Students had the option of typing out their answers, or handwriting and submitting them in a JPG, JPEG, or PNG file format. Because some iPhone and Android camera settings have a different default file type, many students were unable to submit their answers.
For students like Nick Bryner, the submission error resulted in a failed exam.
“What’s devastating is that thousands of students now have an additional three weeks of stressful studying for retakes,” Bryner told The Verge.
The College Board downplayed the severity of the technical glitches and told several media outlets that “the vast majority of students” completed their exams and that only “less than 1 percent” were unable to submit their exams.
In a statement, the general counsel for the College Board, Peter Schwartz, called the lawsuit “baseless.”
“This lawsuit is a PR stunt masquerading as a legal complaint being manufactured by an opportunistic organization that prioritizes media coverage for itself,” Schwartz said. “It is wrong factually and baseless legally; the College Board will vigorously and confidently defend against it, and expect to prevail.”
One plaintiff in the lawsuit argued the 1 percent figure is misleading. Bob Schaffer, interim executive director of Fairtest, said that even if this figure is accurate, it would indicate that “at least 20,000 students were affected.”
The lawsuit claims that as many as 20 percent of AP test-takers could have been affected, including many who followed College Board precautions.
One parent said even her son who had the latest MacBook, with all of the latest updates, experienced technical glitches.
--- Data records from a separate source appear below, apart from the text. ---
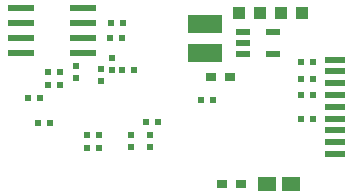
<source format=gbr>
G04 #@! TF.GenerationSoftware,KiCad,Pcbnew,5.99.0-unknown-efbc802~86~ubuntu18.04.1*
G04 #@! TF.CreationDate,2019-09-12T13:39:22+03:00*
G04 #@! TF.ProjectId,USB-GIGABIT_Rev_C,5553422d-4749-4474-9142-49545f526576,rev?*
G04 #@! TF.SameCoordinates,Original*
G04 #@! TF.FileFunction,Paste,Bot*
G04 #@! TF.FilePolarity,Positive*
%FSLAX46Y46*%
G04 Gerber Fmt 4.6, Leading zero omitted, Abs format (unit mm)*
G04 Created by KiCad (PCBNEW 5.99.0-unknown-efbc802~86~ubuntu18.04.1) date 2019-09-12 13:39:22*
%MOMM*%
%LPD*%
G04 APERTURE LIST*
%ADD10R,1.200000X0.550000*%
%ADD11R,1.016000X1.016000*%
%ADD12R,3.000000X1.600000*%
%ADD13R,1.800000X0.500000*%
%ADD14R,0.500000X0.550000*%
%ADD15R,0.550000X0.500000*%
%ADD16R,0.900000X0.800000*%
%ADD17R,1.524000X1.270000*%
%ADD18R,2.200000X0.600000*%
G04 APERTURE END LIST*
D10*
X93850000Y-65550000D03*
X93850000Y-64600000D03*
X93850000Y-63650000D03*
X96450000Y-65550000D03*
X96450000Y-63650000D03*
D11*
X95289000Y-62050000D03*
X93511000Y-62050000D03*
X98889000Y-62050000D03*
X97111000Y-62050000D03*
D12*
X90700000Y-65400000D03*
X90700000Y-63000000D03*
D13*
X101700000Y-66000000D03*
X101700000Y-67000000D03*
X101700000Y-68000000D03*
X101700000Y-69000000D03*
X101700000Y-70000000D03*
X101700000Y-71000000D03*
X101700000Y-72000000D03*
X101700000Y-73000000D03*
X101700000Y-74000000D03*
D14*
X99847400Y-67650000D03*
X98831400Y-67650000D03*
X99808000Y-66200000D03*
X98792000Y-66200000D03*
D15*
X79768700Y-67576700D03*
X79768700Y-66560700D03*
D14*
X80708500Y-72374000D03*
X81724500Y-72374000D03*
D16*
X92100500Y-76517500D03*
X93700500Y-76517500D03*
D14*
X86677500Y-71294500D03*
X85661500Y-71294500D03*
D15*
X82791300Y-65874900D03*
X82791300Y-66890900D03*
D14*
X76695300Y-69240400D03*
X75679300Y-69240400D03*
D16*
X92750000Y-67500000D03*
X91150000Y-67500000D03*
D14*
X77546200Y-71399400D03*
X76530200Y-71399400D03*
D15*
X81838800Y-66827400D03*
X81838800Y-67843400D03*
D14*
X91308000Y-69400000D03*
X90292000Y-69400000D03*
X84645500Y-66903600D03*
X83629500Y-66903600D03*
X80708500Y-73453500D03*
X81724500Y-73453500D03*
D15*
X84391500Y-73390000D03*
X84391500Y-72374000D03*
X86042500Y-73390000D03*
X86042500Y-72374000D03*
D17*
X97980501Y-76517500D03*
X95948501Y-76517500D03*
D14*
X99796600Y-68999100D03*
X98780600Y-68999100D03*
X99847400Y-70993000D03*
X98831400Y-70993000D03*
X82740500Y-62912500D03*
X83756500Y-62912500D03*
X83629500Y-64182500D03*
X82613500Y-64182500D03*
X78422500Y-67040000D03*
X77406500Y-67040000D03*
X77406500Y-68183000D03*
X78422500Y-68183000D03*
D18*
X75124000Y-61642500D03*
X75124000Y-62912500D03*
X75124000Y-64182500D03*
X75124000Y-65452500D03*
X80324000Y-65452500D03*
X80324000Y-64182500D03*
X80324000Y-62912500D03*
X80324000Y-61642500D03*
M02*

</source>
“My son has a brand new mac laptop with all updates and when he tried submitting his essay part of the exam, and still had enough time to do it, it didn’t let him,” Llanet Zamora, the student’s mother, wrote on Facebook. “After several tries he couldn’t submit it anymore. Said he didn’t submit it on time. Not the student’s fault even when uploading something. There was obviously something else wrong.”
Others who were quoted in the lawsuit appear to show how the College Board made little effort to work with those who experienced technical issues.
“My son has time-stamped images of his Physics AP answers. Why can’t college board find a way to accept those? We worry there is no make up for the make-up test. What happens if this glitch happens on the make up?” one parent said.
“We also had technical issues trying to sign up for a make-up exam. I spent over an hour on phone with [College Board]. They refused to allow me to speak to supervisor and offered no reassurance that problem would be fixed by makeup,” another added.
According to the College Board website, AP makeup exams will begin June 1.